Saved data entries
- - -

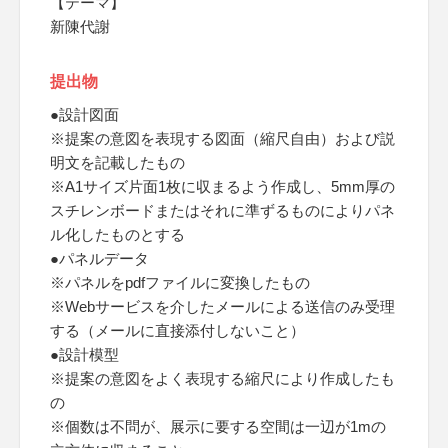
【テーマ】
新陳代謝
提出物
●設計図面
※提案の意図を表現する図面（縮尺自由）および説
明文を記載したもの
※A1サイズ片面1枚に収まるよう作成し、5mm厚の
スチレンボードまたはそれに準ずるものによりパネ
ル化したものとする
●パネルデータ
※パネルをpdfファイルに変換したもの
※Webサービスを介したメールによる送信のみ受理
する（メールに直接添付しないこと）
●設計模型
※提案の意図をよく表現する縮尺により作成したも
の
※個数は不問が、展示に要する空間は一辺が1mの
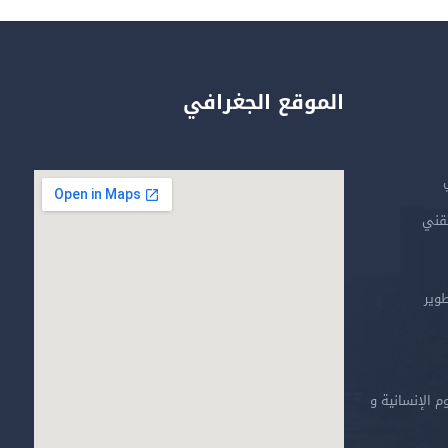
الموقع الجغرافي
تقني
طوير
م الإنسانية و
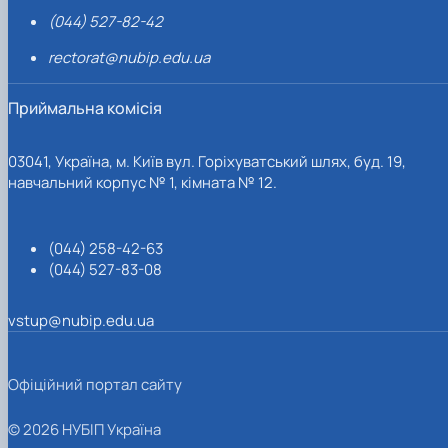
(044) 527-82-42
rectorat@nubip.edu.ua
Приймальна комісія
03041, Україна, м. Київ вул. Горіхуватський шлях, буд. 19,
навчальний корпус № 1, кімната № 12.
(044) 258-42-63
(044) 527-83-08
vstup@nubip.edu.ua
Офіційний портал сайту
© 2026 НУБІП Україна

- - -

Rewrite the text of all the records, substituting "A2サイズ" for "A1サイズ" and keeping every other line unchanged. Omit the pictures from your answer.

▶ _Answer to this task_:
【テーマ】
新陳代謝
提出物
●設計図面
※提案の意図を表現する図面（縮尺自由）および説
明文を記載したもの
※A2サイズ片面1枚に収まるよう作成し、5mm厚の
スチレンボードまたはそれに準ずるものによりパネ
ル化したものとする
●パネルデータ
※パネルをpdfファイルに変換したもの
※Webサービスを介したメールによる送信のみ受理
する（メールに直接添付しないこと）
●設計模型
※提案の意図をよく表現する縮尺により作成したも
の
※個数は不問が、展示に要する空間は一辺が1mの
الموقع الجغرافي
تقني
طوير
م الإنسانية و
(044) 527-82-42
rectorat@nubip.edu.ua
Приймальна комісія
03041, Україна, м. Київ вул. Горіхуватський шлях, буд. 19,
навчальний корпус № 1, кімната № 12.
(044) 258-42-63
(044) 527-83-08
vstup@nubip.edu.ua
Офіційний портал сайту
© 2026 НУБІП Україна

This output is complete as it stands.